Job: Below is a listing to transcribe in full and exactly; keep the pictures out.

Available data:
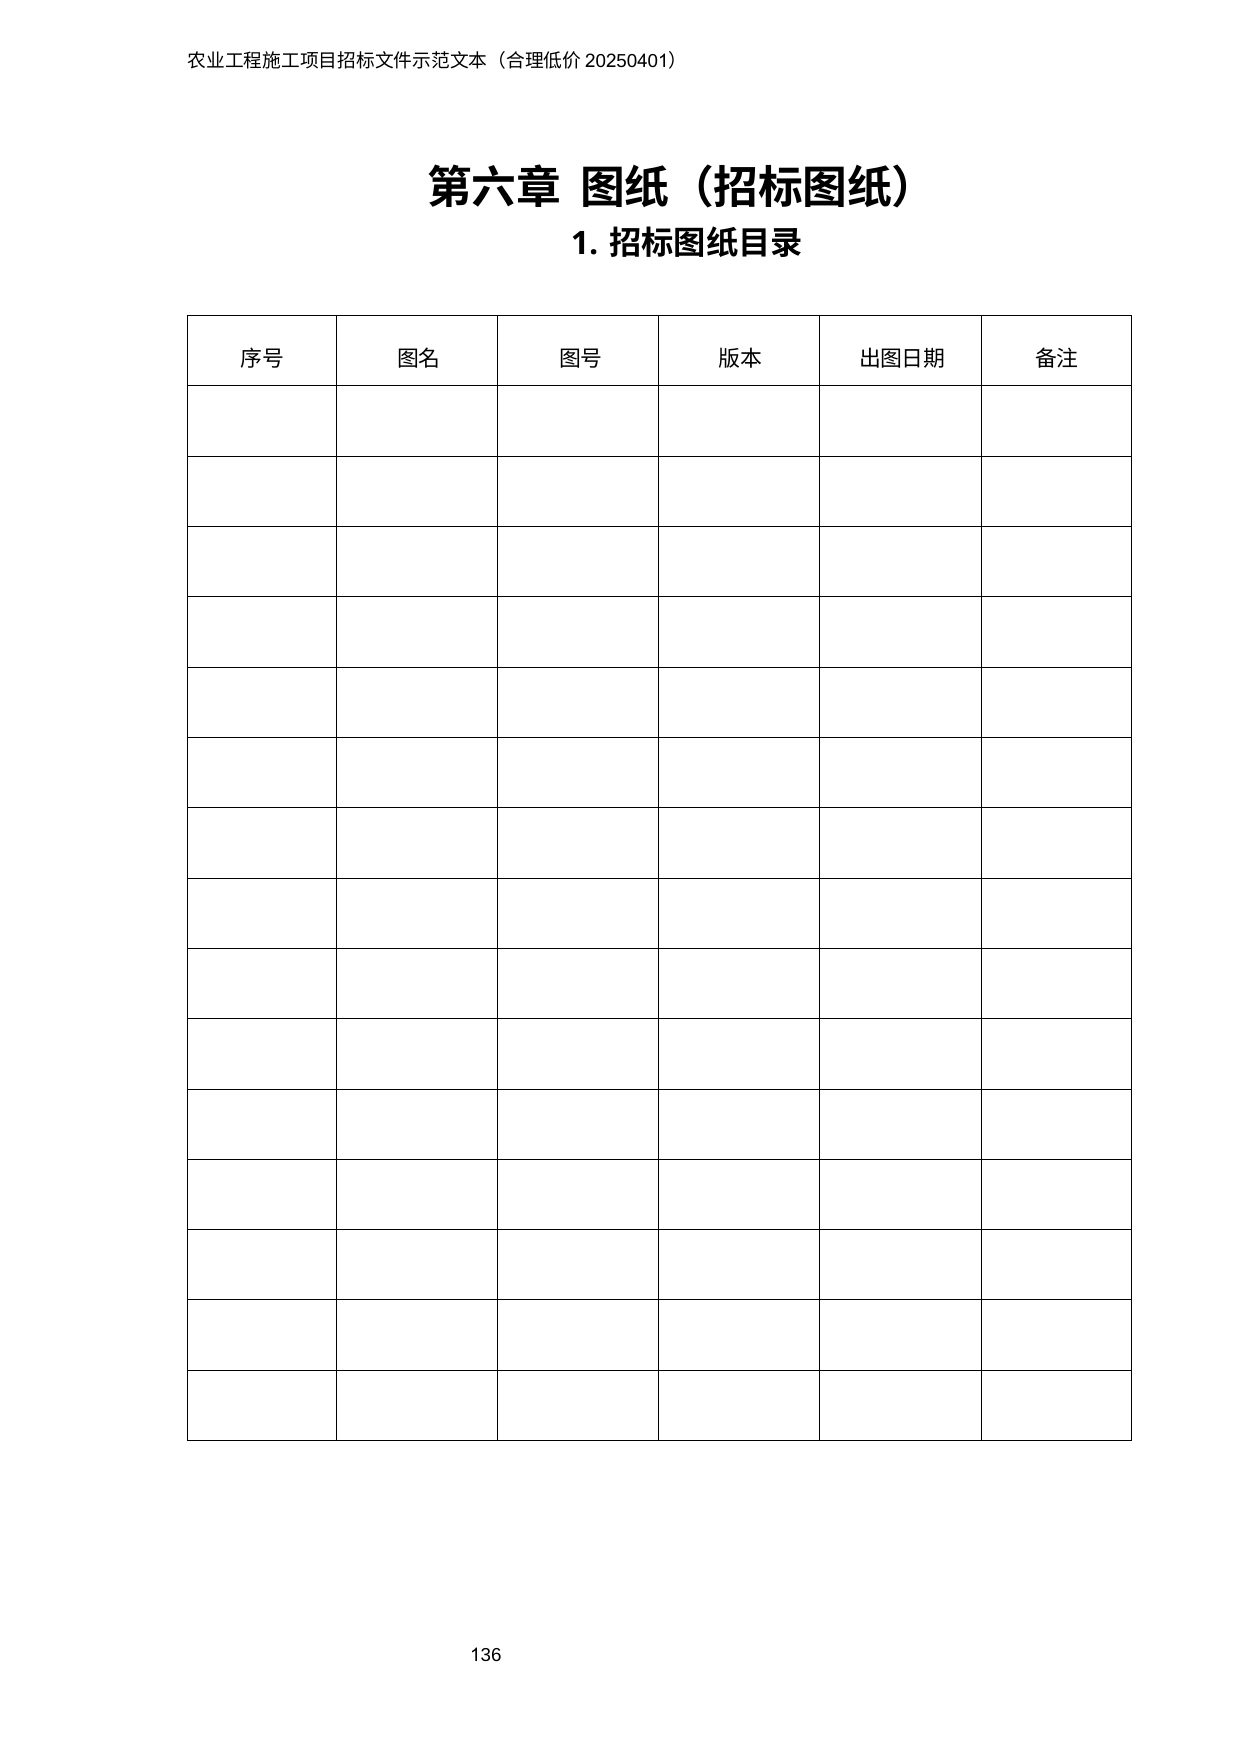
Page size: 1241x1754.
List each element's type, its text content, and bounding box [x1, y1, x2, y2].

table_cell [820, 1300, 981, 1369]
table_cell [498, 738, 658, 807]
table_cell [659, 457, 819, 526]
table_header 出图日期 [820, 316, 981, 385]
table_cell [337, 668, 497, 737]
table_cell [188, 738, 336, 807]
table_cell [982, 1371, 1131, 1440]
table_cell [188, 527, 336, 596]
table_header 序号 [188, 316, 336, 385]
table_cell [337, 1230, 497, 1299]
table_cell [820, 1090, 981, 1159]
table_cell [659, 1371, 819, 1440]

Exercise result:
Page size: 1241x1754.
List each element's type, its text content, and bounding box [x1, y1, x2, y2].

table_cell [820, 1300, 981, 1369]
table_cell [498, 738, 658, 807]
table_cell [659, 457, 819, 526]
table_header 出图日期 [820, 316, 981, 385]
table_cell [337, 668, 497, 737]
table_cell [188, 738, 336, 807]
table_cell [982, 1371, 1131, 1440]
table_cell [188, 527, 336, 596]
table_header 序号 [188, 316, 336, 385]
table_cell [337, 1230, 497, 1299]
table_cell [820, 1090, 981, 1159]
table_cell [659, 1371, 819, 1440]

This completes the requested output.